_Description of the task_.
Your output should be the lines below from the one holding "1. The EUT was" through the one holding "This article is", transcribed exactly, with no pictures.

_Material shown_.
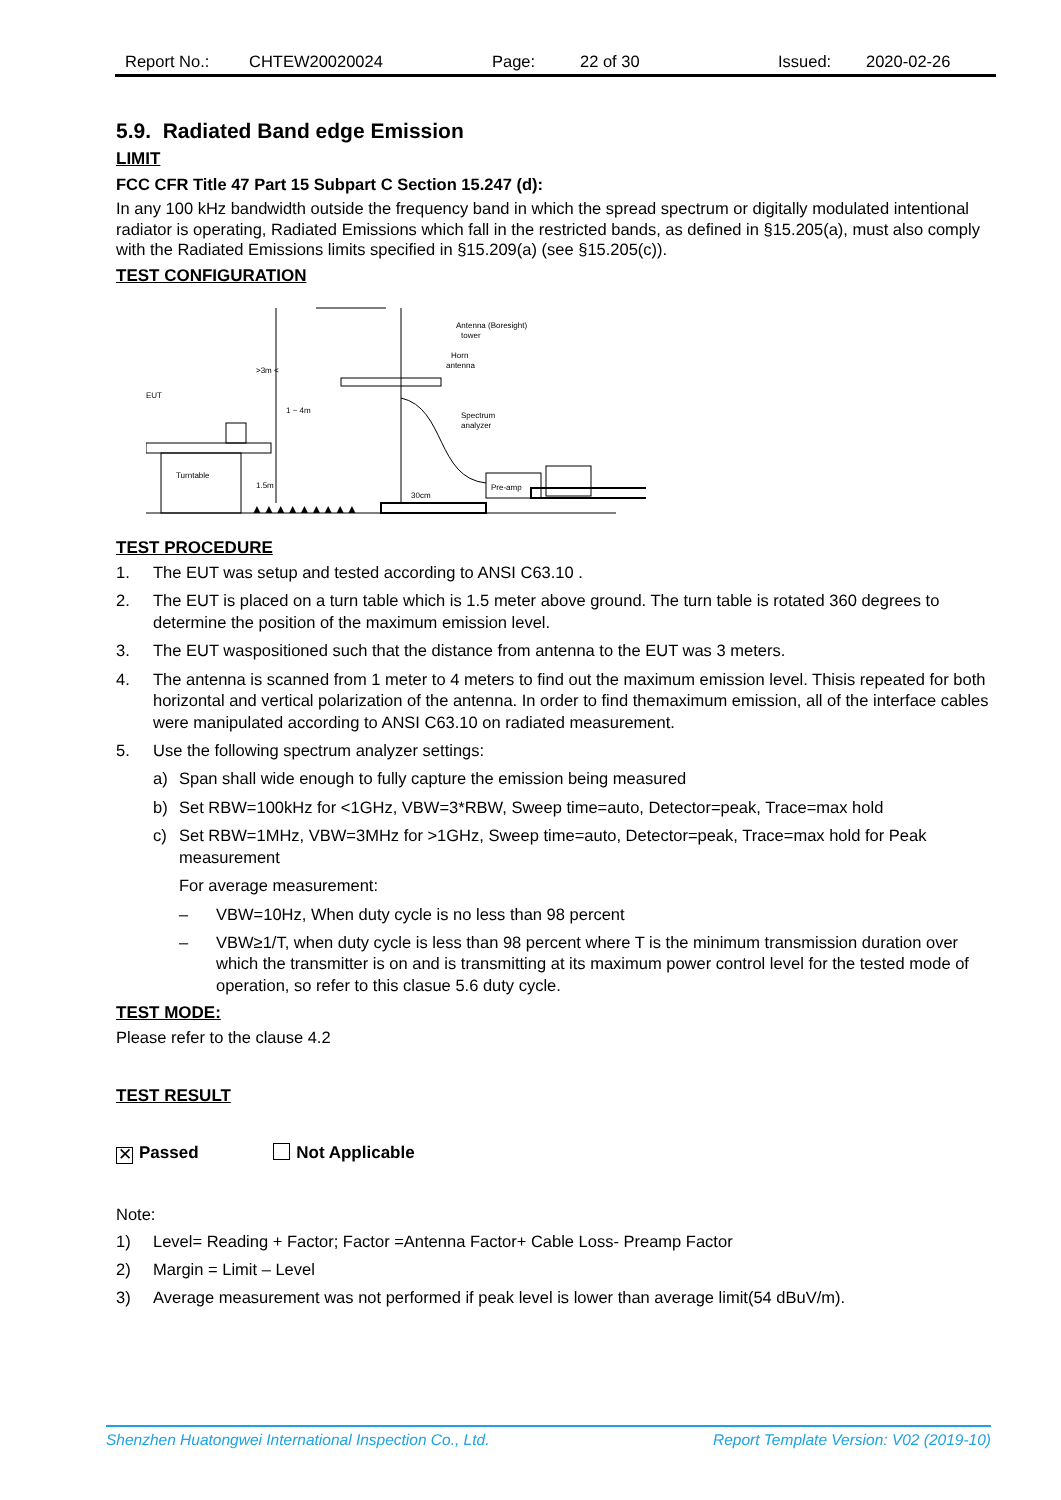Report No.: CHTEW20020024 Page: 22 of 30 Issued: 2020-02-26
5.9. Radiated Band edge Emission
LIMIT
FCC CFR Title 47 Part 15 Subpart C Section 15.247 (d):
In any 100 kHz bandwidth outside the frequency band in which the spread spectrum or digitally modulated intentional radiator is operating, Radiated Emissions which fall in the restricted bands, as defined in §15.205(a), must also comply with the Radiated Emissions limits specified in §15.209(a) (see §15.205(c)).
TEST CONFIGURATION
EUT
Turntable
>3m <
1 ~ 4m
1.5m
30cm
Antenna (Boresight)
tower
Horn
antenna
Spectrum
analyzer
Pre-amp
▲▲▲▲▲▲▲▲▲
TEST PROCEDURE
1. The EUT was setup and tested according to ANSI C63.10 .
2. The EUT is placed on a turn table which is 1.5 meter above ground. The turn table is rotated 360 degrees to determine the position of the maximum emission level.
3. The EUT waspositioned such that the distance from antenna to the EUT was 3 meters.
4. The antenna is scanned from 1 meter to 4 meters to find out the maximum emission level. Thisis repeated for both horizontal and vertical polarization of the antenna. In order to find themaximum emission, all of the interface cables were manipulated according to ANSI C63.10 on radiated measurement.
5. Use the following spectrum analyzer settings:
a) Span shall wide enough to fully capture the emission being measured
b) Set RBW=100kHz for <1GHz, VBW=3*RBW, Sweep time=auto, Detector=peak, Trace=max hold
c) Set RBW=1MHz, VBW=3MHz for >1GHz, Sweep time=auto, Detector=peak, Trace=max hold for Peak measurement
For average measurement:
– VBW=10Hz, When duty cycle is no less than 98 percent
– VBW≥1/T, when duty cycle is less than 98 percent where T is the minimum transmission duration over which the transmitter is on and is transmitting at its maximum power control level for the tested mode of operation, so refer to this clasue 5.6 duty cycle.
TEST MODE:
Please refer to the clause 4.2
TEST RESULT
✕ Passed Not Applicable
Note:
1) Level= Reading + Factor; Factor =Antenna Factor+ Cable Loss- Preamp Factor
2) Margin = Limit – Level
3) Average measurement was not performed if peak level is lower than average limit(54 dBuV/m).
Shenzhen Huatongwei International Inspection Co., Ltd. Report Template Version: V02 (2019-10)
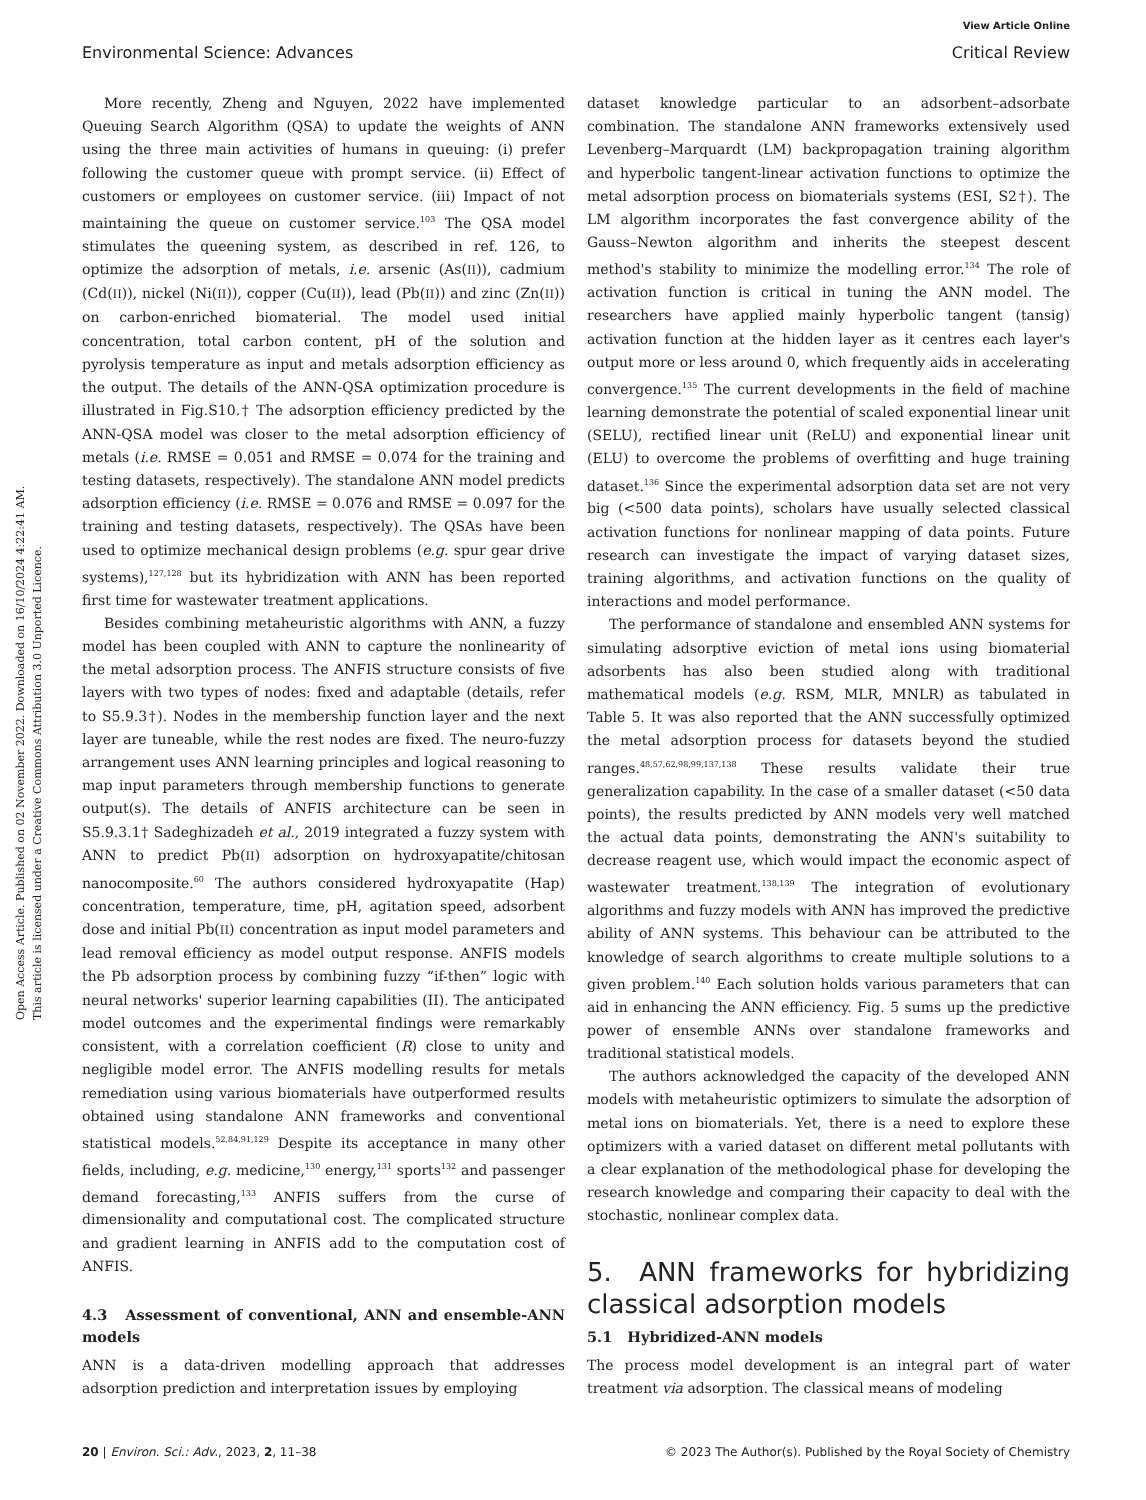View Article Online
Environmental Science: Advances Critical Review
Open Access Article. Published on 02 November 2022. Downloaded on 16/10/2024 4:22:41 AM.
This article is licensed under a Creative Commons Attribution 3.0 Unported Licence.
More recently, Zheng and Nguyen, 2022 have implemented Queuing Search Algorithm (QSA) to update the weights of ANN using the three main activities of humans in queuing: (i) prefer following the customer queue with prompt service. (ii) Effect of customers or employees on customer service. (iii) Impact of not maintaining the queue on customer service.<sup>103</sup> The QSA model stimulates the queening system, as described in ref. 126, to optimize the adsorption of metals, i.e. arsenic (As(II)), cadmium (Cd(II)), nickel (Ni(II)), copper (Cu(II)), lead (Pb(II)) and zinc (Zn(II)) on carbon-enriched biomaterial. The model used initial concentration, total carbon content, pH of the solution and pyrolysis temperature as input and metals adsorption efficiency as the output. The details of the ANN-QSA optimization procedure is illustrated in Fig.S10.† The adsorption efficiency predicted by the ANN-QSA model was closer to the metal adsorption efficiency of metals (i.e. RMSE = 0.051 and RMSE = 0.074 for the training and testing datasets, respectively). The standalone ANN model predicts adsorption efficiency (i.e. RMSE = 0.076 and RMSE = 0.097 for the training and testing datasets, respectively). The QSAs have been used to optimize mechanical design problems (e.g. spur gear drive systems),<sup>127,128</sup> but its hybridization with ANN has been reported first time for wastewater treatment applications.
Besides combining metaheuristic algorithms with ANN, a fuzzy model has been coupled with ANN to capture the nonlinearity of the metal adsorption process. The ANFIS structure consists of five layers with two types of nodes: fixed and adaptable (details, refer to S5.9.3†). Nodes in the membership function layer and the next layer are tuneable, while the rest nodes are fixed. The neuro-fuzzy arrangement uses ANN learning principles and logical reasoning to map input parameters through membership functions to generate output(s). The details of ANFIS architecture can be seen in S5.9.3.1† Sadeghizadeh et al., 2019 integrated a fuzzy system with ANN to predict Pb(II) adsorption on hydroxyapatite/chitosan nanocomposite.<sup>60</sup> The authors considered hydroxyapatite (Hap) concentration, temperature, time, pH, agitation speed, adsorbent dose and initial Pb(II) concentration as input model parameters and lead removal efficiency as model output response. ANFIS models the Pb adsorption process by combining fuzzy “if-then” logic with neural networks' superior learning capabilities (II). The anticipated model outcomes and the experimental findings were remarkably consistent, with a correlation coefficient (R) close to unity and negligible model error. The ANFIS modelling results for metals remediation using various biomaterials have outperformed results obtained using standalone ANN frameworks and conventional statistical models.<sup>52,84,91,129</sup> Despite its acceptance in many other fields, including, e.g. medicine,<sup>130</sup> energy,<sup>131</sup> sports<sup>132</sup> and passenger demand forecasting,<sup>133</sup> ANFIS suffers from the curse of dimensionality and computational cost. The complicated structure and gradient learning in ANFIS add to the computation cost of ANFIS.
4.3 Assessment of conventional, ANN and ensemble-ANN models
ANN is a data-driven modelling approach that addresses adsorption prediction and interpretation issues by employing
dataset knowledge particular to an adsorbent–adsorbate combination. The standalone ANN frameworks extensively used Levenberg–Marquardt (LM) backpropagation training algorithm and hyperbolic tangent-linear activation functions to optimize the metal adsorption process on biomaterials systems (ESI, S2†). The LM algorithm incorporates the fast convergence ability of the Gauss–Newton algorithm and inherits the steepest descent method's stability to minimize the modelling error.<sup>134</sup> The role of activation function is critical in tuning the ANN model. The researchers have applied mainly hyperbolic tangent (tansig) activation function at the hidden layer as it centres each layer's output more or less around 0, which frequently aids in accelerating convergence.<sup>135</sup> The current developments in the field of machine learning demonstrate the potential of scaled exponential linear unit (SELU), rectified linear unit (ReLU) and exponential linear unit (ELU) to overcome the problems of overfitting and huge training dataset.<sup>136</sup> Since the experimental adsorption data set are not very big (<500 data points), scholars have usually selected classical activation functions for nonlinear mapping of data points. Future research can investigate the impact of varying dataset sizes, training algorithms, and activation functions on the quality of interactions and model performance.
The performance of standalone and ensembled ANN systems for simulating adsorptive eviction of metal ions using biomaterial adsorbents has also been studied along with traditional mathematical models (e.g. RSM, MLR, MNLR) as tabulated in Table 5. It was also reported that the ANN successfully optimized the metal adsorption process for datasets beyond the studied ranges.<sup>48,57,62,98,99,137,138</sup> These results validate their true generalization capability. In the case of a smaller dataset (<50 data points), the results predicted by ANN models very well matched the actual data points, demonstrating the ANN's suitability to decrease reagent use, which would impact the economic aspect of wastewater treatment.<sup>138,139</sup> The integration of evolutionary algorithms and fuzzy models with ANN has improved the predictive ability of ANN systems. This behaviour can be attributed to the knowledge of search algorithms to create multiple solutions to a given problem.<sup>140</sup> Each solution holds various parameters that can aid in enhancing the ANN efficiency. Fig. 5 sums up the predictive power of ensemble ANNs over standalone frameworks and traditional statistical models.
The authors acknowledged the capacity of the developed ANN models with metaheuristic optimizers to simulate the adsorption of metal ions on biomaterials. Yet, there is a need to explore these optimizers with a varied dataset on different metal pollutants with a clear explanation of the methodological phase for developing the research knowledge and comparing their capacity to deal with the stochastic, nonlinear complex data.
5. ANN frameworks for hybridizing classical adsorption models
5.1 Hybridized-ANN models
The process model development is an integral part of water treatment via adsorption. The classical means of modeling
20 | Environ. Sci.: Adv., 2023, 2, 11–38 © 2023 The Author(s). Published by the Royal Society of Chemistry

_Exercise output_.
1. The EUT was setup and tested according to ANSI C63.10 .
2. The EUT is placed on a turn table which is 1.5 meter above ground. The turn table is rotated 360 degrees to determine the position of the maximum emission level.
3. The EUT waspositioned such that the distance from antenna to the EUT was 3 meters.
4. The antenna is scanned from 1 meter to 4 meters to find out the maximum emission level. Thisis repeated for both horizontal and vertical polarization of the antenna. In order to find themaximum emission, all of the interface cables were manipulated according to ANSI C63.10 on radiated measurement.
5. Use the following spectrum analyzer settings:
a) Span shall wide enough to fully capture the emission being measured
b) Set RBW=100kHz for <1GHz, VBW=3*RBW, Sweep time=auto, Detector=peak, Trace=max hold
c) Set RBW=1MHz, VBW=3MHz for >1GHz, Sweep time=auto, Detector=peak, Trace=max hold for Peak measurement
For average measurement:
– VBW=10Hz, When duty cycle is no less than 98 percent
– VBW≥1/T, when duty cycle is less than 98 percent where T is the minimum transmission duration over which the transmitter is on and is transmitting at its maximum power control level for the tested mode of operation, so refer to this clasue 5.6 duty cycle.
TEST MODE:
Please refer to the clause 4.2
TEST RESULT
✕ Passed Not Applicable
Note:
1) Level= Reading + Factor; Factor =Antenna Factor+ Cable Loss- Preamp Factor
2) Margin = Limit – Level
3) Average measurement was not performed if peak level is lower than average limit(54 dBuV/m).
Shenzhen Huatongwei International Inspection Co., Ltd. Report Template Version: V02 (2019-10)
View Article Online
Environmental Science: Advances Critical Review
Open Access Article. Published on 02 November 2022. Downloaded on 16/10/2024 4:22:41 AM.
This article is licensed under a Creative Commons Attribution 3.0 Unported Licence.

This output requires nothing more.